Harder Than I’d Hoped

October 27, 2008

So M left again yesterday afternoon, this time for a long trip.  He won’t be back until late Thursday night.  It was a lot harder to let him go, probably because he just got back from a trip last Thursday night, and this time he’ll be gone much longer than the one night.

Oh, yeah, and we have two sick kids.  BabyN puked everywhere less than an hour after he left.  I got to take his high chair apart, clean it one piece at a time, and reassemble it during his naptime.  Then he screamed for a good part of that naptime, which made it very difficult to do anything.

The dog’s been insane.  Of course.  She can’t leave me alone, probably because she’s lonely–and probably needs to pee.  She won’t go when I take her outside.  Can grief do that to a dog?  Make them too sad to pee when they get the chance?

Then there’s PJ.  He’s recovering from his cold; mostly just the cough is left.  He feels just bad enough still that he spent his entire breakfast time screaming, his second tantrum of the day.  I can’t even begin to count how many he has had since then.  Do you think the cold is affecting his hearing?  Because he WILL NOT listen to me today and then acts horrified when he ends up in time-out for disobeying.

I should probably have compassion for my sick little boy, but I can’t muster any today.  He keeps forcing himself to cough, which obviously makes him feel worse.  And his forced coughs sound like he’s about to hurl.  It grates on my nerves that he won’t listen to anything I’m telling him to do that will help him feel better.  Surely he does want to feel better, right?

The worst part is that I can’t share any of this with M.  He’s super busy at the conference thing, and I can’t just call him on a whim to vent or even share a good story.  It would be even better if we could split up the responsibility of caring for them like we do on the weekends.  It’s tough meeting all their needs all by myself when they are this needy.

And now I’m done venting.  I just needed to get that out of my system.  Maybe now I can readjust my attitude and the rest of the week will go easier.


Lessons from Life as a Single Mom

October 23, 2008

I’m getting pretty good at this single mom stuff.  This is the third week in a row that M has been gone for a couple of days during the week, and as much as I dread his leaving, I find that I’m able to cope much better than I thought I would.

Of course, it’s just one night away.  Next week he’s gone for most of the week.  In the past, I would have considered going to my parents’ place for the week, but that can’t happen this time.  PJ would be devastated to miss school for a week, and I simply can’t do that to him just because I’m too much of a pansy to be the solo parent for that long.
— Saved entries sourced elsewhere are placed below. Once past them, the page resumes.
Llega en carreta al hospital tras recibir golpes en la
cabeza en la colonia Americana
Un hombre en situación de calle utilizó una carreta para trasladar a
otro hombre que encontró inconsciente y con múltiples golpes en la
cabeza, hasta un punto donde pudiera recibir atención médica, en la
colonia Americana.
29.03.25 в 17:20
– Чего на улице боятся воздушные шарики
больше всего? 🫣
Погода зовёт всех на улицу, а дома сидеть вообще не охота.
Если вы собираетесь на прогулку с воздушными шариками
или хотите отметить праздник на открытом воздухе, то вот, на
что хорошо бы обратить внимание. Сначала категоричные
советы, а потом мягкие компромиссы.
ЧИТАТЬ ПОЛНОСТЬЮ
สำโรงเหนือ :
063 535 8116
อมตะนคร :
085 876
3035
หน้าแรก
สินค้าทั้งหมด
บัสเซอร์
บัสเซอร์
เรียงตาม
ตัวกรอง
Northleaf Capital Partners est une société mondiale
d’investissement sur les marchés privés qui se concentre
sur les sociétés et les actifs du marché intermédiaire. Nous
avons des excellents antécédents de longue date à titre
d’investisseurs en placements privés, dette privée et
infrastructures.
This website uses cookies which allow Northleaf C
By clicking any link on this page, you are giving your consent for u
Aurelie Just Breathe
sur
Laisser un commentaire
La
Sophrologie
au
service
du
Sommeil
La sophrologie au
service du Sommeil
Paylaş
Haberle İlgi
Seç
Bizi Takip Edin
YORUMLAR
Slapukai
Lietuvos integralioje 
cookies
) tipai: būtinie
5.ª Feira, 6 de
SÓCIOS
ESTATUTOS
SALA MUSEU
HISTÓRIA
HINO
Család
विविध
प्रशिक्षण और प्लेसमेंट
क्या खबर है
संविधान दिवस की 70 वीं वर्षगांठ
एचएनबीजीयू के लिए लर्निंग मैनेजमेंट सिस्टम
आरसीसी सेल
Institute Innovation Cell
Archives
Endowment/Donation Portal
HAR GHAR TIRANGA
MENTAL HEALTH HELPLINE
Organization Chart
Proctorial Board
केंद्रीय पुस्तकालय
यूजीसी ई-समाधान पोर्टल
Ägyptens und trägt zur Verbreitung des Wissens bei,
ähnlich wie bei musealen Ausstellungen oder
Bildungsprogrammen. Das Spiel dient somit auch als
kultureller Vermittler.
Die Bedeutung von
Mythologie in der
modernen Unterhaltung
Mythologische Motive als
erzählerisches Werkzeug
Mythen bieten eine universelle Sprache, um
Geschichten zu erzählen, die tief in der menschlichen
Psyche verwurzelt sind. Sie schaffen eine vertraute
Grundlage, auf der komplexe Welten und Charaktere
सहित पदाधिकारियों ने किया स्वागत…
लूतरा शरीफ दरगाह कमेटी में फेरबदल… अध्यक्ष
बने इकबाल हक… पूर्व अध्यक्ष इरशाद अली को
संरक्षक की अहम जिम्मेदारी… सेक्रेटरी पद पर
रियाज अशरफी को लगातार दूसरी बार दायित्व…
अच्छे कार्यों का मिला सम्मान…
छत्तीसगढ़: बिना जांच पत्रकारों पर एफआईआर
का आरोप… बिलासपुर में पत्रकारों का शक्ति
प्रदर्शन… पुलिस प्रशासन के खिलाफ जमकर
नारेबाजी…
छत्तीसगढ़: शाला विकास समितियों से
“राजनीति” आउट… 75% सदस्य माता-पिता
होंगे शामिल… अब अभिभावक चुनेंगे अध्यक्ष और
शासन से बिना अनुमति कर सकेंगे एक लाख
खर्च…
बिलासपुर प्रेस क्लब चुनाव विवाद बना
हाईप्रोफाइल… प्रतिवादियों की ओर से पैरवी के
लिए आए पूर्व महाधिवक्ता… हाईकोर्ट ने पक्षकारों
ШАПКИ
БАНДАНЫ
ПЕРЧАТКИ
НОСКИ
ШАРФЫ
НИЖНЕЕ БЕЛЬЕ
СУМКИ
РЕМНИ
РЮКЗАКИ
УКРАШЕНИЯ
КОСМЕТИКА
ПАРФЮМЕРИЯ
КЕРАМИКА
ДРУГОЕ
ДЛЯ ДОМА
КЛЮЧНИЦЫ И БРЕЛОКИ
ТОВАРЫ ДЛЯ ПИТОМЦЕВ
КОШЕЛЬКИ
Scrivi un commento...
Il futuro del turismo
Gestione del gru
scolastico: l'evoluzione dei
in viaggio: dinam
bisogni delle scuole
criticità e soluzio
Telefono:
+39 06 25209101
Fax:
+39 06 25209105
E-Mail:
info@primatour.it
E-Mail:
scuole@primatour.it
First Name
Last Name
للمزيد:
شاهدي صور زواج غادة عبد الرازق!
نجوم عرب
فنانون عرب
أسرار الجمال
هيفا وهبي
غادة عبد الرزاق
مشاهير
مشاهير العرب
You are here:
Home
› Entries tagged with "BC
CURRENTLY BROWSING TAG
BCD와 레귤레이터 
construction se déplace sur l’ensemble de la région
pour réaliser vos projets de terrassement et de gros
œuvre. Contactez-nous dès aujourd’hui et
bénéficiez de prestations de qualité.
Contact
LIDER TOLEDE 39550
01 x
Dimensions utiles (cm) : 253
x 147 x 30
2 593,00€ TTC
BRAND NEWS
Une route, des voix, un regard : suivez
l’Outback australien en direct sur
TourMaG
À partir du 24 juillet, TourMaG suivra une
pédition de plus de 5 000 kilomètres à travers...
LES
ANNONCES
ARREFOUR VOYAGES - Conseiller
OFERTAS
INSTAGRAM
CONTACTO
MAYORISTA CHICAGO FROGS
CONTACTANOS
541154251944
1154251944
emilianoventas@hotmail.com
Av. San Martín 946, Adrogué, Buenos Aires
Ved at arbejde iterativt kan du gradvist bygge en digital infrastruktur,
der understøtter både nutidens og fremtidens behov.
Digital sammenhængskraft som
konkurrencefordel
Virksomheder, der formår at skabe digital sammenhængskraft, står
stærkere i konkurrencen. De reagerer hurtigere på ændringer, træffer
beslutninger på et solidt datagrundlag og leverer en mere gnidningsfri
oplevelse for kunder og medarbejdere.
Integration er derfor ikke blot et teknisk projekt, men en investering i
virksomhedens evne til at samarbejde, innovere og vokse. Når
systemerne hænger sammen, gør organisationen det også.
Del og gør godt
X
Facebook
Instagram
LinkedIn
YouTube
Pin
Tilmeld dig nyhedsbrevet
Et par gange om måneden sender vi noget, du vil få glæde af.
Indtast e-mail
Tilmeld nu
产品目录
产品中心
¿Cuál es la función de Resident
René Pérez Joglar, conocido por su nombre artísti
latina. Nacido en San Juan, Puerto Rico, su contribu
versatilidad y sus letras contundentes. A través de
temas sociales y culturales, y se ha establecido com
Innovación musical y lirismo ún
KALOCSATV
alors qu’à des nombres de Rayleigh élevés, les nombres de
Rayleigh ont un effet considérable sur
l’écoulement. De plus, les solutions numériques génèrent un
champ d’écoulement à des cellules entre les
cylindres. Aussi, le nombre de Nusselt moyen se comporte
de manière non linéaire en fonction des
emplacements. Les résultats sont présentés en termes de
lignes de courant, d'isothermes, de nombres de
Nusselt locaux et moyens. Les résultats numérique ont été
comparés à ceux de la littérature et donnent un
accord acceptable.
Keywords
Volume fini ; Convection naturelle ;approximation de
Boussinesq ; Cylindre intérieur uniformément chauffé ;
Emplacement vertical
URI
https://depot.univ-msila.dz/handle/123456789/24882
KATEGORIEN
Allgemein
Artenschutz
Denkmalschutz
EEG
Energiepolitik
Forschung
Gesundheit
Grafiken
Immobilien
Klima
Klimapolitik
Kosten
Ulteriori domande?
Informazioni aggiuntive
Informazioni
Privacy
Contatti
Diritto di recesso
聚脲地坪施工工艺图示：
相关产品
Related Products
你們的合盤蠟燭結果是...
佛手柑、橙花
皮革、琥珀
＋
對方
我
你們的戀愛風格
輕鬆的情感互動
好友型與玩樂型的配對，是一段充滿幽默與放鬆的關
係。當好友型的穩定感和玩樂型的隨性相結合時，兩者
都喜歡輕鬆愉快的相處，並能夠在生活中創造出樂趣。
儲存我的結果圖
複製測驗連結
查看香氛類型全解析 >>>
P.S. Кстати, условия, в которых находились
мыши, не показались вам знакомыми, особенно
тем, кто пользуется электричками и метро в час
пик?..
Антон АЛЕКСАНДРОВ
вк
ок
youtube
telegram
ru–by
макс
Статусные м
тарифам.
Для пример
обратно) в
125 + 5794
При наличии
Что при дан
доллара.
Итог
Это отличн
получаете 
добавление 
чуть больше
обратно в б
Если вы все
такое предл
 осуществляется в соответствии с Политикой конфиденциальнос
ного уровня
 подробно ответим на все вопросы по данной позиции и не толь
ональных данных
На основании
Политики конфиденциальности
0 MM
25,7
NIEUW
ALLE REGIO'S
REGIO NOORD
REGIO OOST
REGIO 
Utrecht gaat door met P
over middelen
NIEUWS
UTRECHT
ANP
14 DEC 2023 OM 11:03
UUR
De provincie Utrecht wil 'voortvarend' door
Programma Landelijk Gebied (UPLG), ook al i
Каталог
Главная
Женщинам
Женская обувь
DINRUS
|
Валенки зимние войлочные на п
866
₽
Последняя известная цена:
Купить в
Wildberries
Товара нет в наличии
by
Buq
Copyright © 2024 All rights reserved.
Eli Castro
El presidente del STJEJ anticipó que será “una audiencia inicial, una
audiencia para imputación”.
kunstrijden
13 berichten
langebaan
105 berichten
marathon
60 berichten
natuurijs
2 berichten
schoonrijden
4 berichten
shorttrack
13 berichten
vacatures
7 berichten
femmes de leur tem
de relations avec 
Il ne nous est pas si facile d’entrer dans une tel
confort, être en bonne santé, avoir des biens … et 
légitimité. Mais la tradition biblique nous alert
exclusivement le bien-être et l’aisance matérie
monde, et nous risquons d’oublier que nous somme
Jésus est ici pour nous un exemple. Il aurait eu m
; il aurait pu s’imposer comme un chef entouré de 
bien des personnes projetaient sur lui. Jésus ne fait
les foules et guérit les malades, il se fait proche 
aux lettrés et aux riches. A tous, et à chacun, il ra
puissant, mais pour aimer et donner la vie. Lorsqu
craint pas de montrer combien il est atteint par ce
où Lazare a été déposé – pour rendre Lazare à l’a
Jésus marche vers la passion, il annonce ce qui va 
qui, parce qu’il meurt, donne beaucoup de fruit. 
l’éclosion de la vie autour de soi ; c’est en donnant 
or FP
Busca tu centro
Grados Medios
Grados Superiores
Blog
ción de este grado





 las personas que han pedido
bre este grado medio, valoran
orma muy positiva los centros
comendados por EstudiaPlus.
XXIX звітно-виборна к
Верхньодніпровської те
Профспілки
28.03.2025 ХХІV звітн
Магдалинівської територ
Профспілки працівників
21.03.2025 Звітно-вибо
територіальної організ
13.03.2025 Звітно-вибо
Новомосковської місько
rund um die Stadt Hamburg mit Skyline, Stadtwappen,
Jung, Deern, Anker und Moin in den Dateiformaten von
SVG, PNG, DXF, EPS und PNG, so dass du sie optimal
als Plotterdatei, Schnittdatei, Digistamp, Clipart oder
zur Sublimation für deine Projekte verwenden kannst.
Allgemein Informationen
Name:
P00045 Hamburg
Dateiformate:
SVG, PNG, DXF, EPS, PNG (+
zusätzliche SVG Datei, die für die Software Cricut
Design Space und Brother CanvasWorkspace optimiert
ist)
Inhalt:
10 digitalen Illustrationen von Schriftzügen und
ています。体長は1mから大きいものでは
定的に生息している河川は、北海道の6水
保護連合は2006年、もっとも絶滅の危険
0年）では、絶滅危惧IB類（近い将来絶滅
So I’m learning how to cook dinner for all three of us, something I normally leave up to M while I keep track of the boys.  It may not be anything special, but nobody goes hungry.

I’m learning how to take care of fussy boys who don’t feel very good without being able to pass one off to M.  This morning was pure chaos.  PJ was crying, probably from this cold or allergies or whatever, and when not every detail of his day goes his way, he just breaks down.  BabyN was crying from teething, I guess.  He’d been up several times during the night because of it, too.  But I didn’t lose it this morning when one or the other was crying every second from the moment BabyN woke me up.

I’m even learning how to take both boys out at the same time, even for frivolous trips.  Yesterday was the first time I took both boys shopping alone, and not only did we all survive, but the boys were both good enough that I rewarded them by getting them a new (cheap) toy.

I’m feeling a little like SuperMom today.  I know most of the things I’m learning to do are things that most moms do without thinking, but they’re huge for me.  I’ve needed this self-confidence.  It’s just too bad that it takes me being forced to do them to try them.  Still, the confidence I’m finding is motivating me to try other things that I’ve wished I could do for some time.